Start of Records supplied
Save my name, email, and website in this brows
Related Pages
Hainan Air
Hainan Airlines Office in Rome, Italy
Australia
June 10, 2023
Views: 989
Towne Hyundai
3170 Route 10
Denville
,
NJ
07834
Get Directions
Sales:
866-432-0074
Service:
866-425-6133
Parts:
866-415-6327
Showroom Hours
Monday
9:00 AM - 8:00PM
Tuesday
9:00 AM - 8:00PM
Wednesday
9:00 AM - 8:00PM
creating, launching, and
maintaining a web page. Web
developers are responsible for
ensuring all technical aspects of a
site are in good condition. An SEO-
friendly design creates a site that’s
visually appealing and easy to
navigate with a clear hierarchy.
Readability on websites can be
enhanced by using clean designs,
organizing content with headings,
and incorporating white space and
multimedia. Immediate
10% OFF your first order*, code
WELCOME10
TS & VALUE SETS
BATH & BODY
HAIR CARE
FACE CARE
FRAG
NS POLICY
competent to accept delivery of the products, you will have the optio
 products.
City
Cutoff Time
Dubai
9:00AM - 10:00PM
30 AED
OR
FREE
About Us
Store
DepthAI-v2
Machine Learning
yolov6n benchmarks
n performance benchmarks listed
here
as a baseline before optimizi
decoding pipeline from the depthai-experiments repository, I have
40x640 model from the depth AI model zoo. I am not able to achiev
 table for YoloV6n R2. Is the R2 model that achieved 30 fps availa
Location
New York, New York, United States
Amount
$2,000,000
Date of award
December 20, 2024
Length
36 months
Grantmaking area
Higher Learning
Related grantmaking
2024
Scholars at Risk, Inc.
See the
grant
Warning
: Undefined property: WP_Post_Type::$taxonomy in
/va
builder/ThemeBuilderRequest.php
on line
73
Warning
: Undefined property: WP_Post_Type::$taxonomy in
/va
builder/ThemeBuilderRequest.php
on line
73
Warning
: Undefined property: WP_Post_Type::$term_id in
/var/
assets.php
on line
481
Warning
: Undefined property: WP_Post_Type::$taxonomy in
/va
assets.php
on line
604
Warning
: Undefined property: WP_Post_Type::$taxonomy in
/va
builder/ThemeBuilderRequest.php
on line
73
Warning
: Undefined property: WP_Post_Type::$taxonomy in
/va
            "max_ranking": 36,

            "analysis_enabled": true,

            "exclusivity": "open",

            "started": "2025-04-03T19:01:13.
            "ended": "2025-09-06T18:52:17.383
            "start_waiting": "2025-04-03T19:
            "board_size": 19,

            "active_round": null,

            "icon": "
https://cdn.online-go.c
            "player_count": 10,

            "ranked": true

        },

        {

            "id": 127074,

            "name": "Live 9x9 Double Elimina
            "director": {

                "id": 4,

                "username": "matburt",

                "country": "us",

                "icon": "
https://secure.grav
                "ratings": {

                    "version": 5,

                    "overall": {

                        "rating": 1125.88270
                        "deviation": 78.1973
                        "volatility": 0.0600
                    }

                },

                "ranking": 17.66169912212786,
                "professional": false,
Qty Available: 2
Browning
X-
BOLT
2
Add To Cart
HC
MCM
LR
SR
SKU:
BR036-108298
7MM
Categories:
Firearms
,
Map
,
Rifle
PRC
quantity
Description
End of Records supplied
Directions for this task:
Your reply should consist of the records, copied exactly.

Response to this exercise:
Save my name, email, and website in this brows
Related Pages
Hainan Air
Hainan Airlines Office in Rome, Italy
Australia
June 10, 2023
Views: 989
Towne Hyundai
3170 Route 10
Denville
,
NJ
07834
Get Directions
Sales:
866-432-0074
Service:
866-425-6133
Parts:
866-415-6327
Showroom Hours
Monday
9:00 AM - 8:00PM
Tuesday
9:00 AM - 8:00PM
Wednesday
9:00 AM - 8:00PM
creating, launching, and
maintaining a web page. Web
developers are responsible for
ensuring all technical aspects of a
site are in good condition. An SEO-
friendly design creates a site that’s
visually appealing and easy to
navigate with a clear hierarchy.
Readability on websites can be
enhanced by using clean designs,
organizing content with headings,
and incorporating white space and
multimedia. Immediate
10% OFF your first order*, code
WELCOME10
TS & VALUE SETS
BATH & BODY
HAIR CARE
FACE CARE
FRAG
NS POLICY
competent to accept delivery of the products, you will have the optio
 products.
City
Cutoff Time
Dubai
9:00AM - 10:00PM
30 AED
OR
FREE
About Us
Store
DepthAI-v2
Machine Learning
yolov6n benchmarks
n performance benchmarks listed
here
as a baseline before optimizi
decoding pipeline from the depthai-experiments repository, I have
40x640 model from the depth AI model zoo. I am not able to achiev
 table for YoloV6n R2. Is the R2 model that achieved 30 fps availa
Location
New York, New York, United States
Amount
$2,000,000
Date of award
December 20, 2024
Length
36 months
Grantmaking area
Higher Learning
Related grantmaking
2024
Scholars at Risk, Inc.
See the
grant
Warning
: Undefined property: WP_Post_Type::$taxonomy in
/va
builder/ThemeBuilderRequest.php
on line
73
Warning
: Undefined property: WP_Post_Type::$taxonomy in
/va
builder/ThemeBuilderRequest.php
on line
73
Warning
: Undefined property: WP_Post_Type::$term_id in
/var/
assets.php
on line
481
Warning
: Undefined property: WP_Post_Type::$taxonomy in
/va
assets.php
on line
604
Warning
: Undefined property: WP_Post_Type::$taxonomy in
/va
builder/ThemeBuilderRequest.php
on line
73
Warning
: Undefined property: WP_Post_Type::$taxonomy in
/va
            "max_ranking": 36,

            "analysis_enabled": true,

            "exclusivity": "open",

            "started": "2025-04-03T19:01:13.
            "ended": "2025-09-06T18:52:17.383
            "start_waiting": "2025-04-03T19:
            "board_size": 19,

            "active_round": null,

            "icon": "
https://cdn.online-go.c
            "player_count": 10,

            "ranked": true

        },

        {

            "id": 127074,

            "name": "Live 9x9 Double Elimina
            "director": {

                "id": 4,

                "username": "matburt",

                "country": "us",

                "icon": "
https://secure.grav
                "ratings": {

                    "version": 5,

                    "overall": {

                        "rating": 1125.88270
                        "deviation": 78.1973
                        "volatility": 0.0600
                    }

                },

                "ranking": 17.66169912212786,
                "professional": false,
Qty Available: 2
Browning
X-
BOLT
2
Add To Cart
HC
MCM
LR
SR
SKU:
BR036-108298
7MM
Categories:
Firearms
,
Map
,
Rifle
PRC
quantity
Description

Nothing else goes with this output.